Notice that $$(3^n+2^n)^{1/n}=\left(5^n\cdot\frac{3^n+2^n}{5^n}\right)^{1/n}=5\cdot\left[\left(\frac35\right)^n+\left(\frac25\right)^n\right]^{1/n}.$$ Thus, when you concluded that the second limit is $0,$ you virtually assumed that $$\lim_{n\to\infty}\left[\left(\frac35\right)^n+\left(\frac25\right)^n\right]^{1/n}=0,$$ which is false. Your assumption is that since $$\lim_{n\to\infty}\left(\frac35\right)^n+\left(\frac25\right)^n=0,$$ that the former limit must also be $0.$ However, this is not the case: in the cases where the exponent has limit $0,$ it is not sufficient for the base to have limit $0$ in order for the entire power to have limit $0.$ The exponent is $1/n,$ and notice that $$\lim_{n\to\infty}\frac1{n}=0.$$ As such, your second calculation is simply incorrect. In general, if $$\lim_{n\to\infty}a_n=0$$ and $$\lim_{n\to\infty}b_n=0,$$ then $$\lim_{n\to\infty}{b_n}^{a_n}$$ can be equal to any nonnegative real number, or it can even not exist. You cannot simply conclude it to be $0.$

Solution 2:

A separate approach:-

The expression just equals:-

$$\lim_{n\to\infty}3\left(1+(\frac{2}{3})^{n}\right)^{\frac{1}{n}}$$.
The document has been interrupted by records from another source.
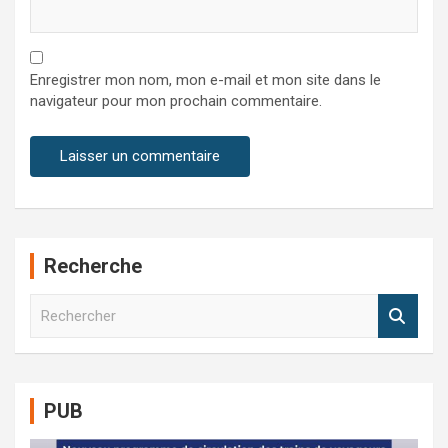
Enregistrer mon nom, mon e-mail et mon site dans le
navigateur pour mon prochain commentaire.
Recherche
R
e
c
h
e
PUB
r
c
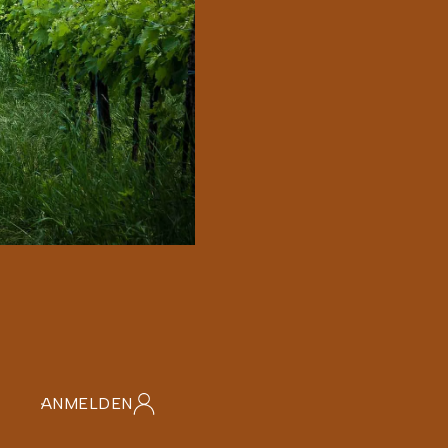
n
ANMELDEN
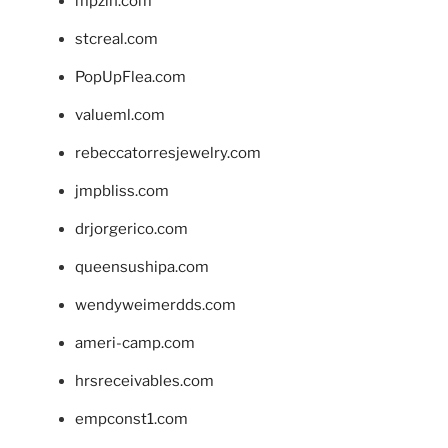
mpzin.com
stcreal.com
PopUpFlea.com
valueml.com
rebeccatorresjewelry.com
jmpbliss.com
drjorgerico.com
queensushipa.com
wendyweimerdds.com
ameri-camp.com
hrsreceivables.com
empconst1.com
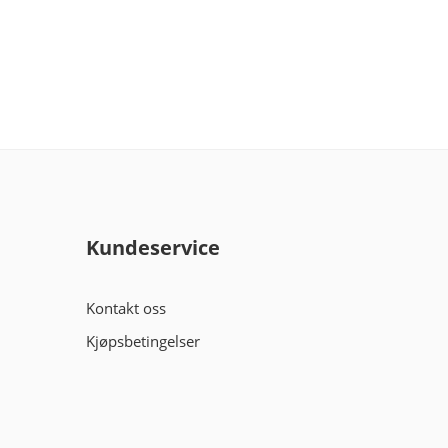
Kundeservice
Kontakt oss
Kjøpsbetingelser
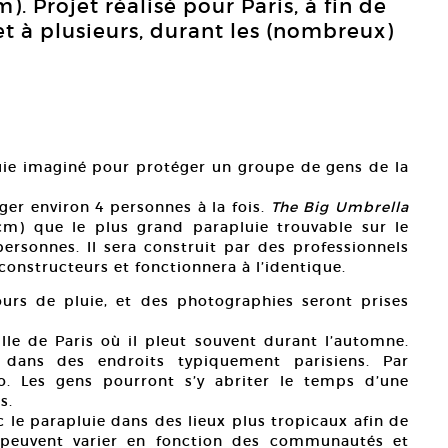
. Projet réalisé pour Paris, à fin de
t à plusieurs, durant les (nombreux)
ie imaginé pour protéger un groupe de gens de la
ger environ 4 personnes à la fois.
The Big Umbrella
cm) que le plus grand parapluie trouvable sur le
personnes. Il sera construit par des professionnels
 constructeurs et fonctionnera à l’identique.
 jours de pluie, et des photographies seront prises
ille de Paris où il pleut souvent durant l’automne.
 dans des endroits typiquement parisiens. Par
. Les gens pourront s’y abriter le temps d’une
s.
 le parapluie dans des lieux plus tropicaux afin de
 peuvent varier en fonction des communautés et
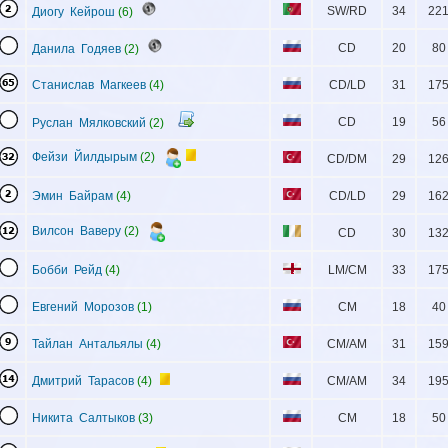
SW/RD
34
22
Диогу Кейрош
(6)
CD
20
80
Данила Годяев
(2)
Станислав Магкеев
(4)
CD/LD
31
17
CD
19
56
Руслан Мялковский
(2)
Фейзи Йилдырым
(2)
CD/DM
29
12
Эмин Байрам
(4)
CD/LD
29
16
Вилсон Ваверу
(2)
CD
30
13
Бобби Рейд
(4)
LM/CM
33
17
Евгений Морозов
(1)
CM
18
40
Тайлан Антальялы
(4)
CM/AM
31
15
Дмитрий Тарасов
(4)
CM/AM
34
19
Никита Салтыков
(3)
CM
18
50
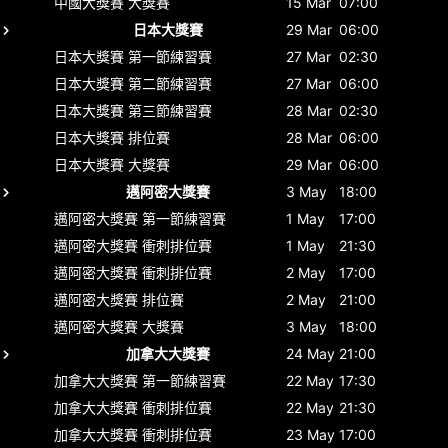
中國大獎賽
大獎賽
15 Mar
07:00
日本大獎賽
29 Mar
06:00
日本大獎賽
第一節練習賽
27 Mar
02:30
日本大獎賽
第二節練習賽
27 Mar
06:00
日本大獎賽
第三節練習賽
28 Mar
02:30
日本大獎賽
排位賽
28 Mar
06:00
日本大獎賽
大獎賽
29 Mar
06:00
邁阿密大獎賽
3 May
18:00
邁阿密大獎賽
第一節練習賽
1 May
17:00
邁阿密大獎賽
衝刺排位賽
1 May
21:30
邁阿密大獎賽
衝刺排位賽
2 May
17:00
邁阿密大獎賽
排位賽
2 May
21:00
邁阿密大獎賽
大獎賽
3 May
18:00
加拿大大獎賽
24 May
21:00
加拿大大獎賽
第一節練習賽
22 May
17:30
加拿大大獎賽
衝刺排位賽
22 May
21:30
加拿大大獎賽
衝刺排位賽
23 May
17:00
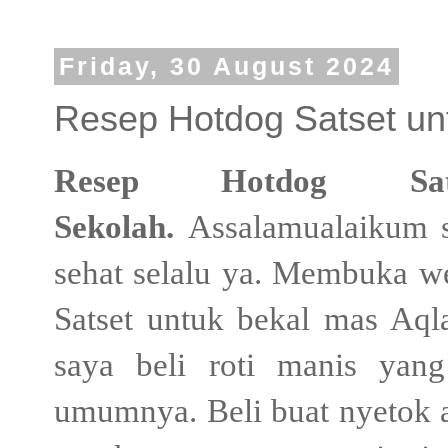
Friday, 30 August 2024
Resep Hotdog Satset un
Resep Hotdog Sa
Sekolah.
Assalamualaikum 
sehat selalu ya. Membuka w
Satset untuk bekal mas Aqla 
saya beli roti manis yang
umumnya. Beli buat nyetok a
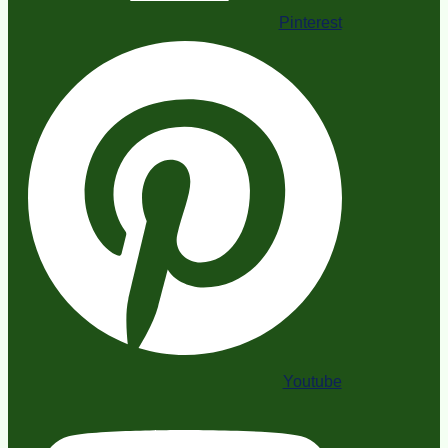
Pinterest
Youtube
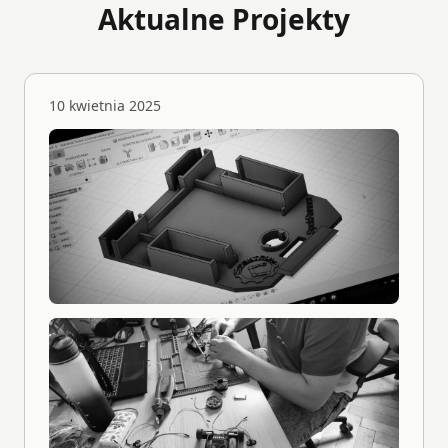
Aktualne Projekty
10 kwietnia 2025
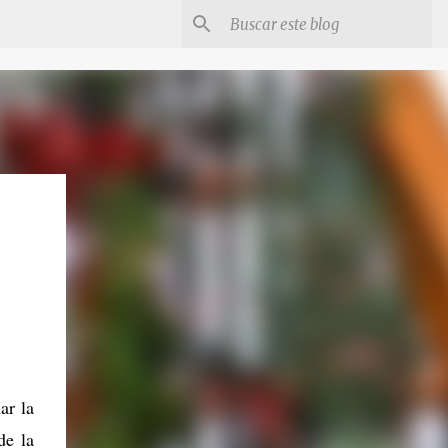
ar la
de la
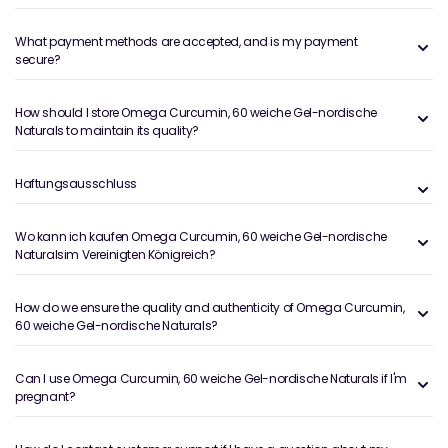
What payment methods are accepted, and is my payment
secure?
How should I store Omega Curcumin, 60 weiche Gel-nordische
Naturals to maintain its quality?
Haftungsausschluss
Wo kann ich kaufen Omega Curcumin, 60 weiche Gel-nordische
Naturalsim Vereinigten Königreich?
How do we ensure the quality and authenticity of Omega Curcumin,
60 weiche Gel-nordische Naturals?
Can I use Omega Curcumin, 60 weiche Gel-nordische Naturals if I'm
pregnant?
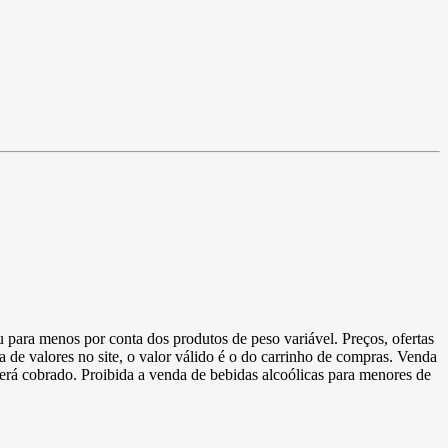
u para menos por conta dos produtos de peso variável. Preços, ofertas
a de valores no site, o valor válido é o do carrinho de compras. Venda
 será cobrado. Proibida a venda de bebidas alcoólicas para menores de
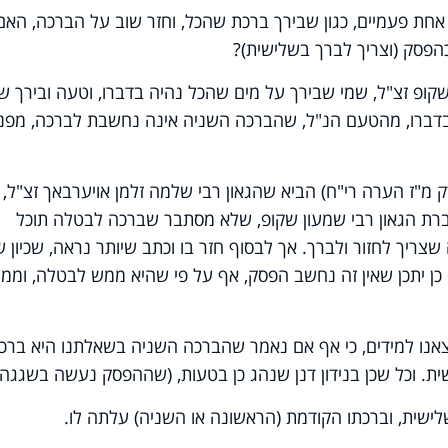
 אחת פעמיים, כגון שבירך ברכת שהכל, וחזר שוב על הברכה, האם
פסק (וצריך לברך בשלישית)?
שקופ זצ"ל, שמי שבירך על מים שהכל נהיה בדברו, וטעה ובירך ש
דברו, מהטעם הנ"ל, שהברכה השניה אינה נחשבת לברכה, מפני
מ"ז הערה רי"ח) הביא שהגאון רבי שלמה זלמן אויערבאך זצ"ל,
ת הגאון רבי שמעון שקופ, שלא מסתבר שברכה לבטלה תוכל
צריך לחזור ולברך. אך לבסוף חזר בו וכתב שיותר נראה, שכיון 
 כן יתכן שאין זה נחשב הפסק, אף על פי שהיא ממש לבטלה, וממי
צאנו למידים, כי אף אם נאמר שהברכה השניה בשאלתנו היא ברכ
ת. וכל שכן בנידון דנן שנהג כן בטעות, (שההפסק נעשה בשגגה)
ישית, וברכתו הקודמת (הראשונה או השניה) עלתה לו.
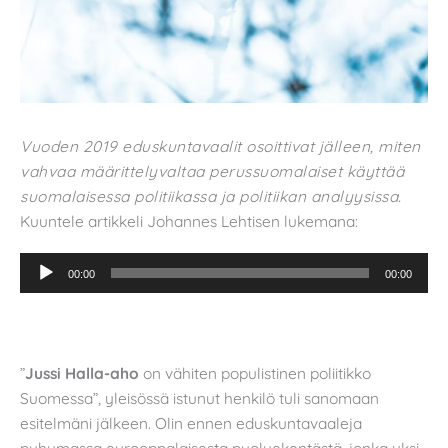
Vuoden 2019 eduskuntavaalit osoittivat jälleen, miten
vahvaa määrittelyvaltaa perussuomalaiset käyttää
suomalaisessa politiikassa ja politiikan analyysissa.
Kuuntele artikkeli Johannes Lehtisen lukemana:
Äänitoistin
00:00
00:00
”
Jussi Halla-aho
on vähiten populistinen poliitikko
Suomessa”, yleisössä istunut henkilö tuli sanomaan
esitelmäni jälkeen. Olin ennen eduskuntavaaleja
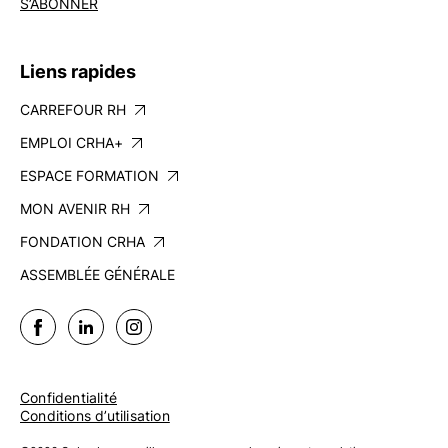
S’ABONNER
Liens rapides
CARREFOUR RH
EMPLOI CRHA+
ESPACE FORMATION
MON AVENIR RH
FONDATION CRHA
ASSEMBLÉE GÉNÉRALE
Confidentialité
Conditions d’utilisation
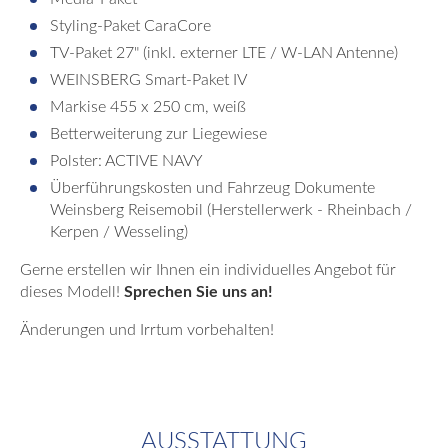
Styling-Paket CaraCore
TV-Paket 27" (inkl. externer LTE / W-LAN Antenne)
WEINSBERG Smart-Paket IV
Markise 455 x 250 cm, weiß
Betterweiterung zur Liegewiese
Polster: ACTIVE NAVY
Überführungskosten und Fahrzeug Dokumente
Weinsberg Reisemobil (Herstellerwerk - Rheinbach /
Kerpen / Wesseling)
Gerne erstellen wir Ihnen ein individuelles Angebot für
dieses Modell!
Sprechen Sie uns an!
Änderungen und Irrtum vorbehalten!
AUSSTATTUNG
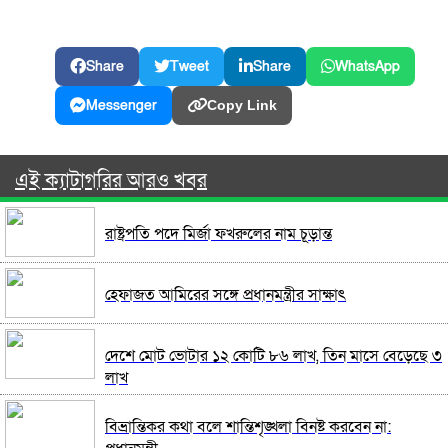
Share
Tweet
Share
WhatsApp
Messenger
Copy Link
এই ক্যাটাগরির আরও খবর
রাষ্ট্রপতি পদে মির্জা ফখরুলের নাম চূড়ান্ত
হেফাজত আমিরের সঙ্গে প্রধানমন্ত্রীর সাক্ষাৎ
দেশে মোট ভোটার ১২ কোটি ৮৬ লাখ, তিন মাসে বেড়েছে ৩
লাখ
বিভ্রান্তিকর কথা বলে শান্তিশৃঙ্খলা বিনষ্ট করবেন না:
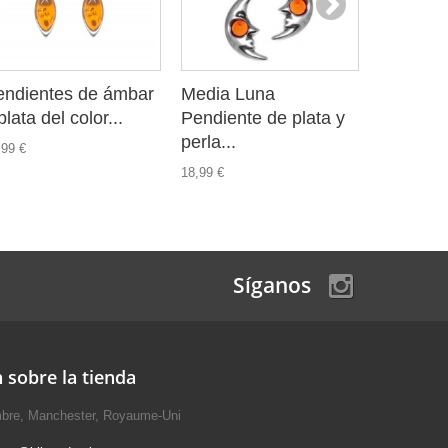
endientes de ámbar
Media Luna
Pendien
plata del color...
Pendiente de plata y
y plata t
perla...
,99 €
27,99 €
18,99 €
Síganos
 sobre la tienda
mbre, Manchester, Royaume-Uni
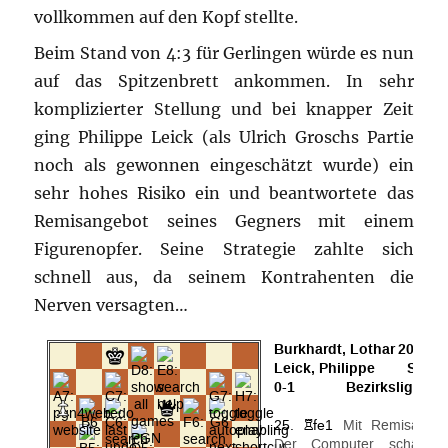
vollkommen auf den Kopf stellte.
Beim Stand von 4:3 für Gerlingen würde es nun
auf das Spitzenbrett ankommen. In sehr
komplizierter Stellung und bei knapper Zeit
ging Philippe Leick (als Ulrich Groschs Partie
noch als gewonnen eingeschätzt wurde) ein
sehr hohes Risiko ein und beantwortete das
Remisangebot seines Gegners mit einem
Figurenopfer. Seine Strategie zahlte sich
schnell aus, da seinem Kontrahenten die
Nerven versagten…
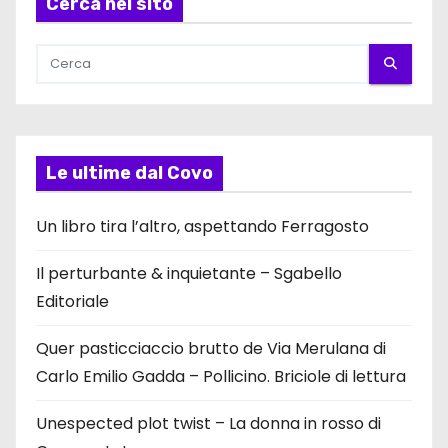
Cerca nel sito
Le ultime dal Covo
Un libro tira l’altro, aspettando Ferragosto
Il perturbante & inquietante – Sgabello
Editoriale
Quer pasticciaccio brutto de Via Merulana di
Carlo Emilio Gadda – Pollicino. Briciole di lettura
Unespected plot twist – La donna in rosso di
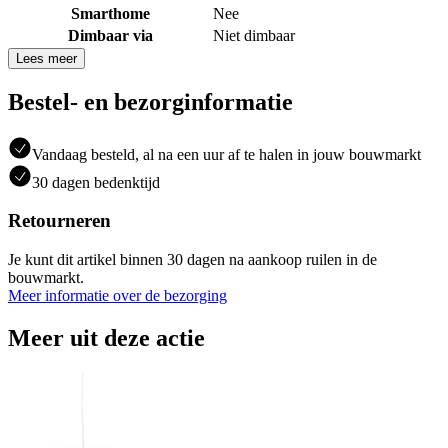
Smarthome
Nee
Dimbaar via
Niet dimbaar
Lees meer
Bestel- en bezorginformatie
Vandaag besteld, al na een uur af te halen in jouw bouwmarkt
30 dagen bedenktijd
Retourneren
Je kunt dit artikel binnen 30 dagen na aankoop ruilen in de
bouwmarkt.
Meer informatie over de bezorging
Meer uit deze actie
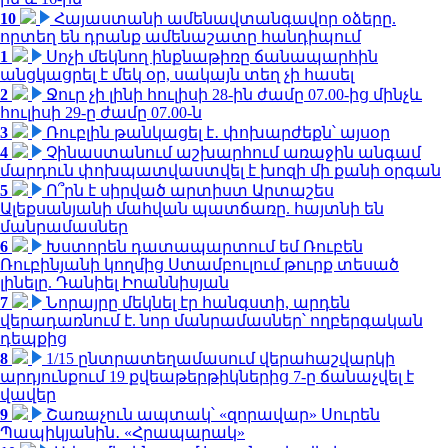
10
Հայաստանի ամենավտանգավոր օձերը.
որտեղ են դրանք ամենաշատը հանդիպում
1
Սոչի մեկնող ինքնաթիռը ճանապարհին
անցկացրել է մեկ օր, սակայն տեղ չի հասել
2
Ջուր չի լինի հուլիսի 28-ին ժամը 07.00-ից մինչև
հուլիսի 29-ը ժամը 07.00-ն
3
Ռուբլին թանկացել է․ փոխարժեքն՝ այսօր
4
Չինաստանում աշխարհում առաջին անգամ
մարդուն փոխպատվաստվել է խոզի մի քանի օրգան
5
Ո՞րն է սիրված արտիստ Արտաշես
Ալեքսանյանի մահվան պատճառը. հայտնի են
մանրամասներ
6
Խստորեն դատապարտում եմ Ռուբեն
Ռուբինյանի կողմից Ստամբուլում թուրք տեսած
լինելը. Դանիել Իոաննիսյան
7
Նորայրը մեկնել էր հանգստի, արդեն
վերադառնում է. նոր մանրամասներ՝ ողբերգական
դեպքից
8
1/15 ընտրատեղամասում վերահաշվարկի
արդյունքում 19 քվեաթերթիկներից 7-ը ճանաչվել է
վավեր
9
Շառաչուն ապտակ՝ «զորավար» Սուրեն
Պապիկյանին․ «Հրապարակ»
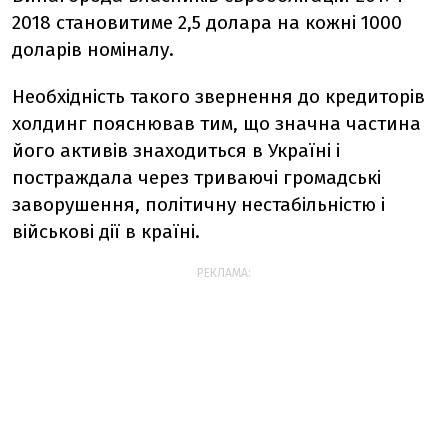
2018 становитиме 2,5 долара на кожні 1000
доларів номіналу.
Необхідність такого звернення до кредиторів
холдинг пояснював тим, що значна частина
його активів знаходиться в Україні і
постраждала через триваючі громадські
заворушення, політичну нестабільністю і
військові дії в країні.
РЕКЛАМА:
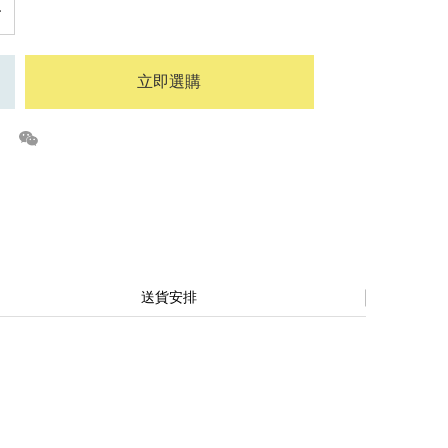
立即選購
送貨安排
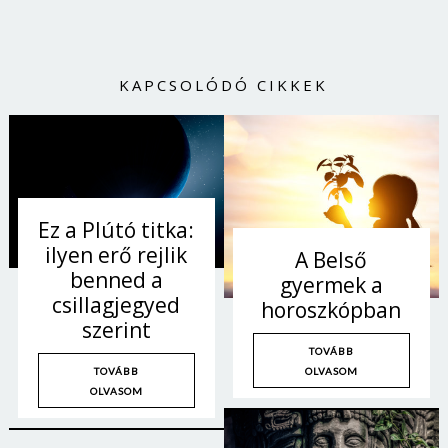
KAPCSOLÓDÓ CIKKEK
Ez a Plútó titka:
ilyen erő rejlik
A Belső
benned a
gyermek a
csillagjegyed
horoszkópban
szerint
TOVÁBB
OLVASOM
TOVÁBB
OLVASOM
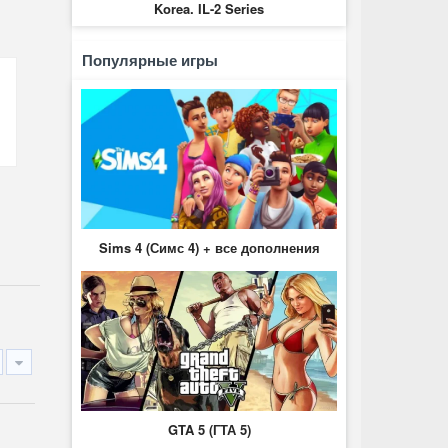
Korea. IL-2 Series
Популярные игры
Sims 4 (Симс 4) + все дополнения
GTA 5 (ГТА 5)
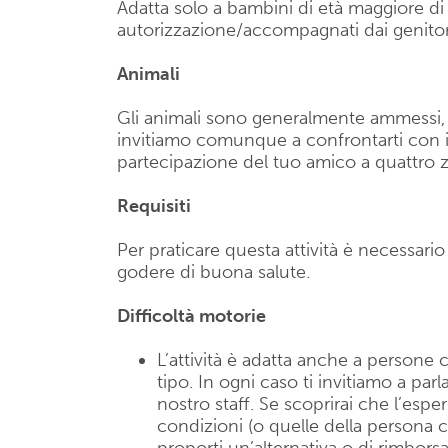
Adatta solo a bambini di età maggiore di 
autorizzazione/accompagnati dai genitor
Animali
Gli animali sono generalmente ammessi, se
invitiamo comunque a confrontarti con il 
partecipazione del tuo amico a quattro
Requisiti
Per praticare questa attività è necessari
godere di buona salute.
Difficoltà motorie
L’attività è adatta anche a persone c
tipo. In ogni caso ti invitiamo a parl
nostro staff. Se scoprirai che l’espe
condizioni (o quelle della persona c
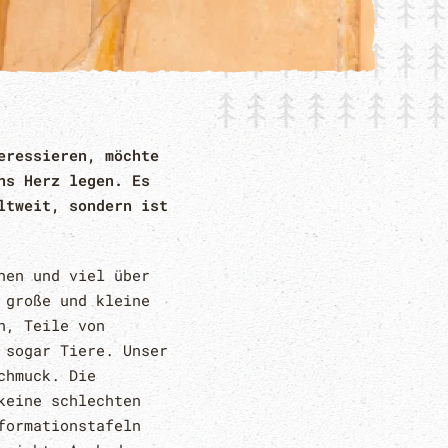
eressieren, möchte
ns Herz legen. Es
ltweit, sondern ist
nen und viel über
 große und kleine
n, Teile von
 sogar Tiere. Unser
chmuck. Die
keine schlechten
formationstafeln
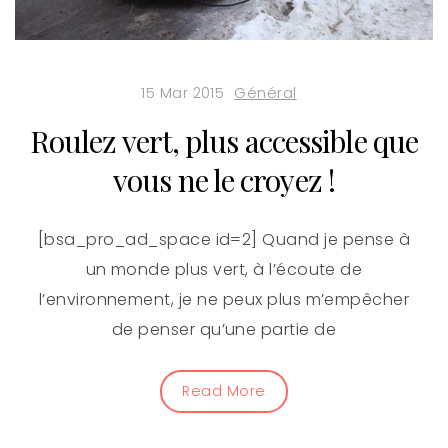
15 Mar 2015
Général
Roulez vert, plus accessible que
vous ne le croyez !
[bsa_pro_ad_space id=2] Quand je pense à
un monde plus vert, à l’écoute de
l’environnement, je ne peux plus m’empêcher
de penser qu’une partie de
Read More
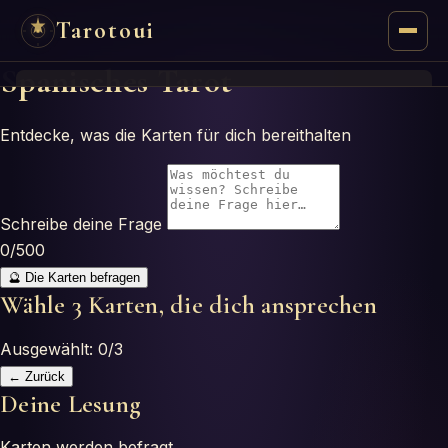
Tarotoui
Spanisches Tarot
Tarot
Entdecke, was die Karten für dich bereithalten
Respostas do Tarot
Oráculos
Schreibe deine Frage
0
/500
Mancias
🔮 Die Karten befragen
Wähle 3 Karten, die dich ansprechen
Astrologia
Ausgewählt:
0
/
3
Numerologia
← Zurück
Deine Lesung
Horóscopos
Karten werden befragt…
Now this is $1^{\infty}$ form.

You can use this whenever you run into this $1^{\infty}$ form

$$\lim_{x\to a}f(x)^{g(x)} = \exp(\lim_{x\to a} (f(x)-1)g(x))$$ when $\lim_{x\to a}f(x)^{g(x)}$ is $1^{\infty}$ form.

So using this we get it as :-

$$3\exp(\lim_{n\to\infty}\frac{(\frac{2}{3})^{n}}{n})=3\exp(0)=3$$.

In general whenever you have something like

$$\lim_{n\to\infty}\left(a_{1}^{n}+a_{2}^{n}+...+a_{m}^{n}\right)^{\frac{1}{n}}$$. where $a_{i}$'s are distinct positive real numbers.You can use the above method and immediately write the answer as :- $\displaystyle\max_{1\leq i\leq m}a_{i}$.

That is we are strongly using the fact that $a^{n}\to 0$ when $0<a<1$.